## Source passage
>> begin

LiteGfm: A Lightweight Self-supervised Monocular Depth Estimation Framework for Artifacts Reduction via Guided Image Filtering

Zhilin He, Yawei Zhang, Jingchang Mu, Xiaoyue Gu, Tianhao Gu

Published: 28 Oct 2024, Last Modified: 09 Nov 2025CrossrefEveryoneRevisionsCC BY-SA 4.0

Abstract: Facing two significant challenges for monocular depth estimation under a lightweight network, including the preservation of detail information and the artifact reduction of the predicted depth maps, this paper proposes a self-supervised monocular depth estimation framework, called LiteGfm. It contains a DepthNet with an Anti-Artifact Guided (AAG) module and a PoseNet. In the AAG module, a Guided Image Filtering with cross-detail masking is first designed to filter the input features of the decoder for preserving comprehensive detail information. Second, a filter kernel generator is proposed to decompose the Sobel operator along the vertical and horizontal axes for achieving cross-detail masking, which better captures the structure and edge feature for minimizing artifacts. Furthermore, a boundary-aware loss between the reconstructed and input images is presented to preserve high-frequency details for decreasing artifacts. Extensive experimental results demonstrate that LiteGfm under 1.9M parameters gets more optimal performance than state-of-the-art methods.

>> end

## Dataset rows

>> begin

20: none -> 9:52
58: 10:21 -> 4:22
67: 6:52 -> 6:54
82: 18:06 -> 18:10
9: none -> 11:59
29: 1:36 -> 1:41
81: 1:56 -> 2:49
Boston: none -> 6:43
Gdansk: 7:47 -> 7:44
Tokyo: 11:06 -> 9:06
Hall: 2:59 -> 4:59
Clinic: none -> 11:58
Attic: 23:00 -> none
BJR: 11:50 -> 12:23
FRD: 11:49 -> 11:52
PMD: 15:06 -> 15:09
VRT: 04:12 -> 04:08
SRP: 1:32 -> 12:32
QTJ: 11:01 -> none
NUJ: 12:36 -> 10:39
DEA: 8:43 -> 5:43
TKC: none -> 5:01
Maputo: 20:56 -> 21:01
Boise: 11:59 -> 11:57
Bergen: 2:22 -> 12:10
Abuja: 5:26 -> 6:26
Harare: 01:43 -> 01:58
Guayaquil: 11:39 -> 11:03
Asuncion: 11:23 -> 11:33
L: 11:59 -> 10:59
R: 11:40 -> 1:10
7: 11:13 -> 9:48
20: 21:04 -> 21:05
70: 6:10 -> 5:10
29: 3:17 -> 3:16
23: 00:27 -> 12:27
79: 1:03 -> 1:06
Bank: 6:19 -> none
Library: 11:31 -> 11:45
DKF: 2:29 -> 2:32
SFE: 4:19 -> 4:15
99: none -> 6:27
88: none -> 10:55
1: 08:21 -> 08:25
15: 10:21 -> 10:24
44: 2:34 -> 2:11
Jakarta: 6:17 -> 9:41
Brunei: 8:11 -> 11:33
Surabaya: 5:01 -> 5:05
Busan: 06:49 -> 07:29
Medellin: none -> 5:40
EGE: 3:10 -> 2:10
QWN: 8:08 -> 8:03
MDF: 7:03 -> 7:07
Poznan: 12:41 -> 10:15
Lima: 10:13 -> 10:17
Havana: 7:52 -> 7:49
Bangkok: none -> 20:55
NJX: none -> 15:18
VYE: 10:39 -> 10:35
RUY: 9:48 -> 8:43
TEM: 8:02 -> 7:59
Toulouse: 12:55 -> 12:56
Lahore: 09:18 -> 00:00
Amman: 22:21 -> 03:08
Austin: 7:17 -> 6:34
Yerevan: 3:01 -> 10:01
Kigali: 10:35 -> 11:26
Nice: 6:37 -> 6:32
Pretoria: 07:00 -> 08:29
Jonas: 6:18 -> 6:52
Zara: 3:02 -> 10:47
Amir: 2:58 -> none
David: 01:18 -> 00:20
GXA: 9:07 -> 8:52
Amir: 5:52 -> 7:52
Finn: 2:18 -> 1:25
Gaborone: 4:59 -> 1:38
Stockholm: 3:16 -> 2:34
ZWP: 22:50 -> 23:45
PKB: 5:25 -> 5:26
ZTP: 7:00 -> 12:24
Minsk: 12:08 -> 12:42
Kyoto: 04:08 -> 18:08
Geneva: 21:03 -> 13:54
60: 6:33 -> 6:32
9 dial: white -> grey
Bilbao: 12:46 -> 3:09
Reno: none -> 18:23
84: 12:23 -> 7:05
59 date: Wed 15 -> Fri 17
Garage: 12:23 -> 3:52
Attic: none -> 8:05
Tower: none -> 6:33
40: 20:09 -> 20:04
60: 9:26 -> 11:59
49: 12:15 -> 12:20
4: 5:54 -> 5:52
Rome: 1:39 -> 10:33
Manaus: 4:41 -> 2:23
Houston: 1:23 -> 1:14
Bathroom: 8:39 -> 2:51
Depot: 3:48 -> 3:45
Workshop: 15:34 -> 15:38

>> end

## Written instruction
According to the abstract, what does the filter kernel generator decompose, and along which axes? The records come from a different source than the text.

## Complete output
It decomposes the Sobel operator along the vertical and horizontal axes.